As much as I dislike having to plan around my daughter’s nap, we tend to do it anyway because it’s less of a fight and she gets her best naptime sleep in her crib with a sleepsack. So, if we plan local activities outside of the home, we usually do it in the morning before her nap or in the afternoon when she wakes up.
Traveling and trips
My toddler loves her daily routines, so much so that she is not easy to travel with because it is a break from her normal routine. When she got to the age where she was able to understand that we were away from home or she couldn’t sleep in her crib, which was around 12 months, she was not happy.

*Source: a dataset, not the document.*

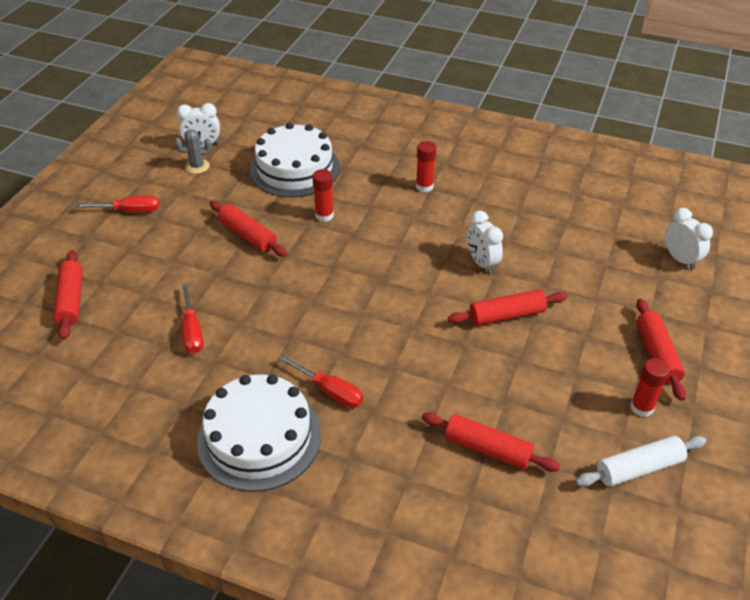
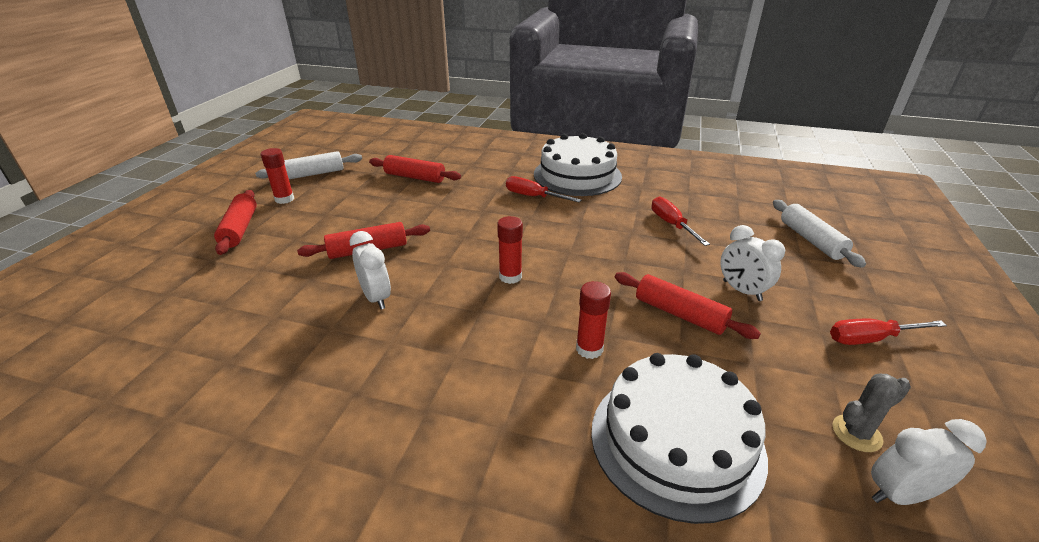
camera: 175 degrees right, 10 degrees down
(71, 300) = (811, 240): red rolling pin -> white rolling pin
(424, 186) = (435, 415): red glue stick -> red glue stick (510, 277)
(680, 259) = (114, 316): white clock -> white clock (742, 290)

From about 12 to 20 months, we struggled with any type of overnight travel, almost to the point where I would rather opt out of a weekend trip than face my daughter’s unhappiness. Thankfully, during our last overnight trip a couple of weeks ago, she did fine. I’m hoping that she’s starting to outgrow that phase and adjust more easily to her surroundings.
I also struggle with mealtime and snacks when we travel. Unless you’re toting around a cooler of fresh and healthy snacks for your toddler, it can be difficult to plan out everything your toddler eats on a trip.
Final thoughts on daily schedule for toddler
Ultimately, your toddler’s daily schedule will change over time as they grow. As a first-time parent, I’ve learned to adjust to all the changes and it does get easier over time.